Task objective = Where an entry below contains an image, skip the image and reproduce the rest exactly.

Input =
○ ○ ○ ○

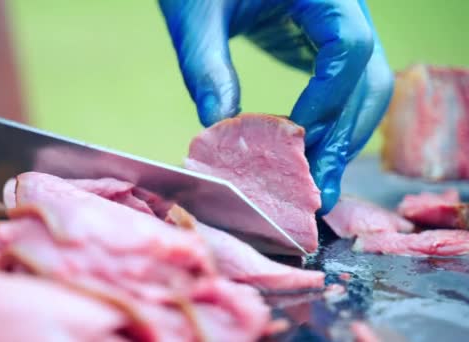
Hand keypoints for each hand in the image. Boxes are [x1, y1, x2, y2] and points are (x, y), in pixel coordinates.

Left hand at [159, 0, 393, 213]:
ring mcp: (341, 25)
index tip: (292, 137)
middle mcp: (344, 7)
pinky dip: (331, 125)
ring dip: (343, 141)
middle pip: (370, 77)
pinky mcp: (326, 44)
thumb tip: (218, 125)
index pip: (348, 44)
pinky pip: (345, 88)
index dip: (326, 97)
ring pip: (366, 89)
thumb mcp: (195, 14)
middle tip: (317, 190)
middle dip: (343, 137)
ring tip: (317, 188)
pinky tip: (310, 158)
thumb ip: (205, 64)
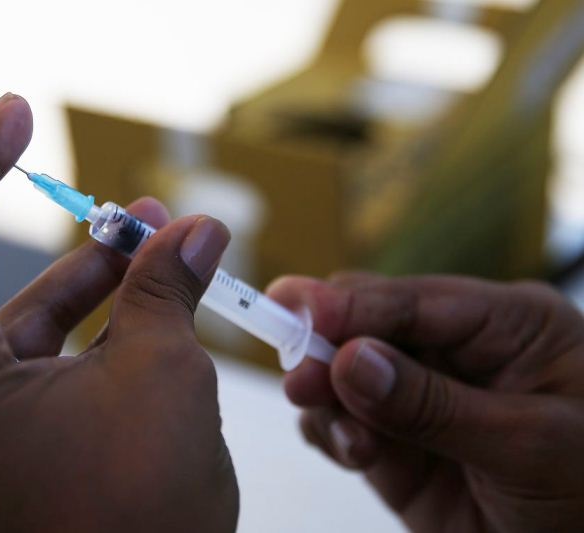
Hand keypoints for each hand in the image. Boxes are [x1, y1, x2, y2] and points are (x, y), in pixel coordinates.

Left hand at [0, 94, 237, 531]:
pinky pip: (17, 349)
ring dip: (64, 264)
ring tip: (141, 226)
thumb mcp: (163, 375)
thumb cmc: (148, 516)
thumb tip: (195, 227)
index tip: (9, 111)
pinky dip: (71, 312)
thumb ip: (168, 285)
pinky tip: (133, 281)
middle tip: (9, 138)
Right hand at [267, 273, 583, 531]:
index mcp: (511, 324)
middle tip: (300, 375)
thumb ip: (435, 404)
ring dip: (328, 397)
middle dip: (329, 345)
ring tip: (348, 440)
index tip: (298, 309)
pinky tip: (353, 453)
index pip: (418, 299)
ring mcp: (422, 395)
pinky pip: (341, 420)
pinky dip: (330, 431)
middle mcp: (460, 350)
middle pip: (370, 322)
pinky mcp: (395, 440)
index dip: (353, 304)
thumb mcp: (527, 446)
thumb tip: (350, 361)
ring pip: (344, 371)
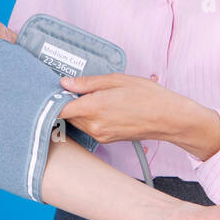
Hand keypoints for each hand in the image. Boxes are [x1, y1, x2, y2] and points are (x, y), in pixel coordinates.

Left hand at [57, 72, 187, 144]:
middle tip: (72, 88)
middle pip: (66, 115)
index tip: (51, 90)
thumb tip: (65, 83)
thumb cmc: (147, 96)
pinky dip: (87, 117)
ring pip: (76, 122)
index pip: (59, 108)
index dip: (51, 99)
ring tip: (89, 96)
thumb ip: (87, 83)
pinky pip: (88, 127)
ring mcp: (99, 134)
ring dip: (76, 110)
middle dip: (65, 102)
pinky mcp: (105, 139)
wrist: (168, 118)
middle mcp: (94, 125)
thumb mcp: (116, 80)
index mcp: (94, 107)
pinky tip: (99, 107)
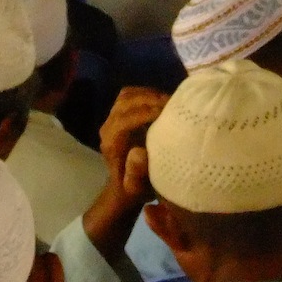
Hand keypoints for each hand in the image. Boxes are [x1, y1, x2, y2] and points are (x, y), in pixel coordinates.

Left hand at [82, 86, 168, 252]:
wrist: (125, 186)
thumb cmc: (135, 188)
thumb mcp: (137, 188)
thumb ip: (136, 173)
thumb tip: (139, 152)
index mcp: (111, 144)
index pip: (124, 121)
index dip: (145, 113)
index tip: (166, 111)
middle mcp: (107, 128)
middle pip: (125, 103)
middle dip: (149, 100)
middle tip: (173, 104)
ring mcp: (111, 119)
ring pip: (126, 96)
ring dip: (148, 94)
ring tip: (170, 101)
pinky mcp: (118, 113)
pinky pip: (129, 94)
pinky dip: (145, 93)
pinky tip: (161, 100)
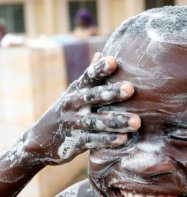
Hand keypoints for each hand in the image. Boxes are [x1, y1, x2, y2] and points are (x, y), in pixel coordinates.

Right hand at [22, 53, 139, 164]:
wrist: (41, 140)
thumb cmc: (67, 112)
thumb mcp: (74, 93)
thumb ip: (90, 77)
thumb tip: (101, 53)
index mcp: (76, 91)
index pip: (88, 77)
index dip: (99, 69)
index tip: (113, 61)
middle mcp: (73, 105)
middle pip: (93, 97)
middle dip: (111, 93)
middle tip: (130, 89)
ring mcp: (73, 124)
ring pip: (95, 121)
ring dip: (116, 121)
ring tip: (136, 122)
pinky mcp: (74, 142)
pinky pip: (92, 141)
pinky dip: (107, 140)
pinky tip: (123, 139)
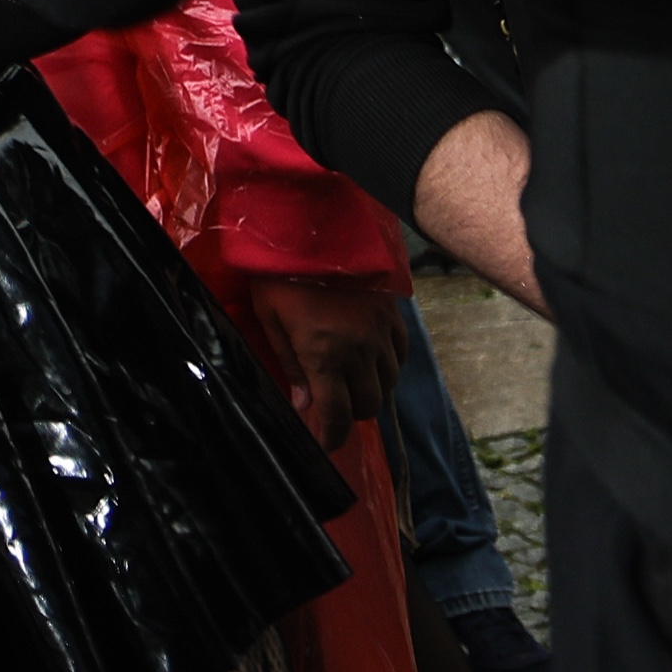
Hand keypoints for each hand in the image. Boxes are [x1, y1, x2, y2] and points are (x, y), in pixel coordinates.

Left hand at [243, 276, 401, 445]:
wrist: (310, 226)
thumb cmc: (279, 274)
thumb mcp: (271, 320)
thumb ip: (290, 364)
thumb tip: (304, 403)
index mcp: (324, 356)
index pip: (338, 416)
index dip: (334, 438)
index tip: (328, 444)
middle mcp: (359, 351)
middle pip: (369, 404)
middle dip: (352, 414)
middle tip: (335, 406)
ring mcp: (379, 332)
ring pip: (389, 382)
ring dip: (371, 390)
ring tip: (352, 382)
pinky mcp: (391, 313)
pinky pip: (400, 353)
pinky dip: (390, 364)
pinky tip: (373, 359)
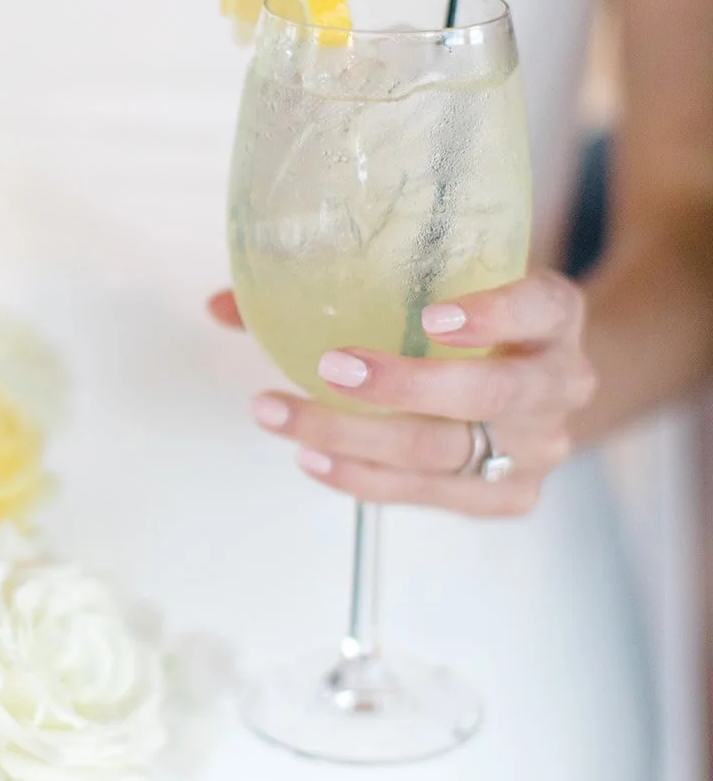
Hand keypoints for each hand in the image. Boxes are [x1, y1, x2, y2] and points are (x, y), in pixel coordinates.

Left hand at [209, 271, 597, 516]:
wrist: (537, 380)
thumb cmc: (473, 325)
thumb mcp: (438, 286)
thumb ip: (349, 283)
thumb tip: (221, 302)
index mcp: (555, 316)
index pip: (542, 308)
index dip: (494, 313)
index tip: (432, 315)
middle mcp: (559, 383)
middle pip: (490, 394)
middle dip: (404, 386)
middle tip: (331, 368)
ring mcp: (538, 448)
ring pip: (446, 451)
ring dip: (355, 436)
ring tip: (282, 413)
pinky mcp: (507, 497)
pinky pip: (428, 495)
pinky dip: (363, 478)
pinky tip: (311, 457)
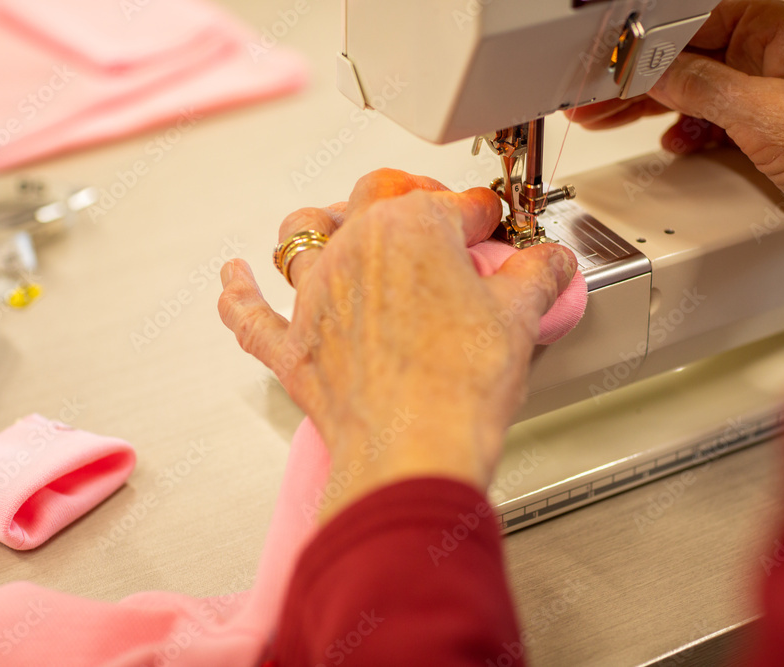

○ ○ ○ ○

Reply =
Hand keypoints for each hand in the image. Boxes are [x1, y1, x2, y2] and points are (x, y), in pixel coordinates.

Left hand at [159, 0, 393, 213]:
ring mcp: (341, 25)
index tip: (292, 137)
middle mcp: (344, 7)
pinky dip: (331, 125)
ring dip: (343, 141)
middle pip: (370, 77)
pinky mcp: (326, 44)
thumb tip: (218, 125)
index pip: (348, 44)
pinky pip: (345, 88)
index dip: (326, 97)
ring pip: (366, 89)
thumb mcp: (195, 14)
middle tip: (317, 190)
middle dip: (343, 137)
ring tip: (317, 188)
pinky tip: (310, 158)
thumb ip: (205, 64)
Hand keypoints for each hand in the image. Boxes are [x1, y1, x2, y2] and points are (x, y), in pixel coordinates.

Left hand at [0, 94, 237, 531]:
pinky pip: (17, 349)
ring dip: (64, 264)
ring tip: (141, 226)
thumb mcp: (163, 375)
thumb cmc: (148, 516)
thumb tip: (195, 227)
index tip: (9, 111)
pinky dip: (71, 312)
thumb ip: (168, 285)
pinky tip: (133, 281)
middle tip: (9, 138)
Right hand at [267, 273, 583, 531]:
index mcp: (511, 324)
middle tip: (300, 375)
thumb ip: (435, 404)
ring dip: (328, 397)
middle dip: (329, 345)
ring tip: (348, 440)
index tip: (298, 309)
pinky tip: (353, 453)
index pip: (418, 299)
ring mcp: (422, 395)
pinky pip: (341, 420)
pinky dip: (330, 431)
middle mcp: (460, 350)
middle pip: (370, 322)
pinky mcp: (395, 440)
index dip: (353, 304)
thumb mcp: (527, 446)
thumb tip: (350, 361)
ring pip: (344, 371)
Hand keypoints for each hand in the image. Boxes are [x1, y1, x2, y2] and points are (x, y), in pixel coordinates.

Left hand at [57, 72, 187, 144]:
middle tip: (72, 88)
middle pip: (66, 115)
index tip: (51, 90)
thumb tip: (65, 83)
thumb cmc: (147, 96)
pinky dip: (87, 117)
ring pip: (76, 122)
index pip: (59, 108)
index dip: (51, 99)
ring tip: (89, 96)
thumb ip: (87, 83)
pinky pip: (88, 127)
ring mcp: (99, 134)
ring dip: (76, 110)
middle dip: (65, 102)
pinky mcp: (105, 139)
wrist: (168, 118)
middle mcp: (94, 125)
thumb mcp: (116, 80)
index mcp: (94, 107)
pinky tip: (99, 107)
Hand keypoints for each hand in the image. Boxes are [x1, y1, x2, y2] and points are (x, y), in pixel coordinates.

Left hand at [82, 86, 168, 252]:
wrist: (125, 186)
thumb cmc: (135, 188)
thumb mcp: (137, 188)
thumb ip: (136, 173)
thumb tip: (139, 152)
index mcp: (111, 144)
index pip: (124, 121)
index dip: (145, 113)
index tip: (166, 111)
middle mcp: (107, 128)
middle pip: (125, 103)
middle dip: (149, 100)
middle tip: (173, 104)
ring mcp: (111, 119)
ring pip: (126, 96)
ring dip: (148, 94)
ring tip: (170, 101)
pinky mcp: (118, 113)
pinky pip: (129, 94)
pinky dip: (145, 93)
pinky tip: (161, 100)
Hand keypoints for each hand in the image. Boxes are [x1, y1, x2, y2] and points are (x, y), in pixel coordinates.

Right hand at [22, 53, 139, 164]:
wrist: (41, 140)
thumb cmc: (67, 112)
thumb mcp: (74, 93)
thumb ip: (90, 77)
thumb tip: (101, 53)
index mcp: (76, 91)
index pip: (88, 77)
index dip: (99, 69)
index tip: (113, 61)
middle mcp: (73, 105)
middle pip: (93, 97)
middle dip: (111, 93)
middle tip: (130, 89)
ring mcp: (73, 124)
ring pip: (95, 121)
ring dip: (116, 121)
ring tip: (136, 122)
pinky mcp: (74, 142)
pinky pip: (92, 141)
pinky dip: (107, 140)
pinky tip: (123, 139)
Hand keypoints for each hand in the image. Boxes are [x1, y1, x2, y2] and points are (x, y), in pixel coordinates.

Left hand at [243, 276, 401, 445]:
wrist: (310, 226)
thumb cmc: (279, 274)
thumb mcp: (271, 320)
thumb ip: (290, 364)
thumb tip: (304, 403)
index mcp: (324, 356)
index pip: (338, 416)
index dip: (334, 438)
index tip: (328, 444)
middle mcp: (359, 351)
middle pip: (369, 404)
middle dip: (352, 414)
middle tip: (335, 406)
ring mcp: (379, 332)
ring pip: (389, 382)
ring dip: (371, 390)
ring tip: (352, 382)
pinky mcp: (391, 313)
pinky pip: (400, 353)
pinky dip: (390, 364)
pinky tip: (373, 359)
Hand keypoints for each hand in the image. Boxes are [x1, y1, x2, y2] and points are (x, y), in pixel coordinates.

Left hand at [209, 271, 597, 516]:
wrist: (537, 380)
thumb cmc: (473, 325)
thumb mcp: (438, 286)
thumb ip: (349, 283)
thumb tip: (221, 302)
index mcp: (555, 316)
index pip: (542, 308)
index dip: (494, 313)
index tip: (432, 315)
middle mcp: (559, 383)
middle pip: (490, 394)
middle dip: (404, 386)
middle tip: (331, 368)
ring mcp: (538, 448)
ring pip: (446, 451)
ring dip: (355, 436)
ring tip: (282, 413)
pinky mcp: (507, 497)
pinky pip: (428, 495)
pinky dip: (363, 478)
pinky tip: (311, 457)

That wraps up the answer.